Monday, November 23, 2015
Globally, 159 million children are stunted and of these 40% are South Asian children. In terms of nutrition, infants, young children and women of reproductive belong to the most vulnerable stages of the life cycle. With this in mind, the International Conference on ‘Effective Delivery through Evidence and Innovation’ promoted maternal and child nutrition to address child malnutrition in South Asia.
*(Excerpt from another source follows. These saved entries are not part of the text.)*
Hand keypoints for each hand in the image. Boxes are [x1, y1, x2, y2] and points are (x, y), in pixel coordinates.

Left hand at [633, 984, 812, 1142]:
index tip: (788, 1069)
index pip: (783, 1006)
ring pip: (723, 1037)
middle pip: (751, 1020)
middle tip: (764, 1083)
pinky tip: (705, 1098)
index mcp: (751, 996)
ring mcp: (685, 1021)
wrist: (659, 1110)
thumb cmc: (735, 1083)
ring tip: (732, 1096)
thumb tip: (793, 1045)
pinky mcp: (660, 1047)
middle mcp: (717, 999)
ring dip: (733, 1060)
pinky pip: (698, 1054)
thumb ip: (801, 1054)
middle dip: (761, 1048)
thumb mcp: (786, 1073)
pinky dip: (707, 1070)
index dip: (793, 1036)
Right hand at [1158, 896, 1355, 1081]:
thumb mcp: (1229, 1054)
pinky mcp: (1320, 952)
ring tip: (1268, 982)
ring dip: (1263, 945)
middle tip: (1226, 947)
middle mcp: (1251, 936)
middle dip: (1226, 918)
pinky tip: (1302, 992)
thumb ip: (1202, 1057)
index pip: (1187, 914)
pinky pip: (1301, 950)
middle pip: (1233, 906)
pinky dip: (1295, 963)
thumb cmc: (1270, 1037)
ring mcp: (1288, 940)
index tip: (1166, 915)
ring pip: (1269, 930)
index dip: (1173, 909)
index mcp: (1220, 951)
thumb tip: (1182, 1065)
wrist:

The South Asia Infant Feeding Research Network (SAIFRN) and the United Nations Children’s’ Fund (UNICEF) jointly organized the conference, in association with the Ministry of Health, Nutrition and Indigenous Medicine, Australia’s Department of Foreign Affairs and Trade, and the University of Colombo and University of Sydney.
Shedding light on the importance of maternal & child nutrition, UNICEF Sri Lanka Representative, Ms. Una McCauley stated that, “Every child has the right to proper nutrition, and proper and adequate nutrition for every child and every woman is imperative to ensure their health, their education and wellbeing, and the wellbeing of future generations. It also plays a significant role for the nation and contributes to reducing poverty, promoting social and economic development and reducing inequities.”
The Sri Lankan policies and programmes, skilled public health work force, collaborative communities and multi-sectoral approaches are proof enough that nutrition initiatives are being upgraded to help women and children in the country.
The Minister of Health, Nutrition and Indigenous Medicine and key officials of the Ministry of Health, Nutrition and Indigenous Medicine, UNICEF, WHO, Australian High Commission, and representatives from the global academic and research sectors were part of this conference. The conference provided the stage to review the challenges and strategies to achieve optimum maternal and child nutrition in the developing world, including policies, innovative technologies and multi-sectoral approaches.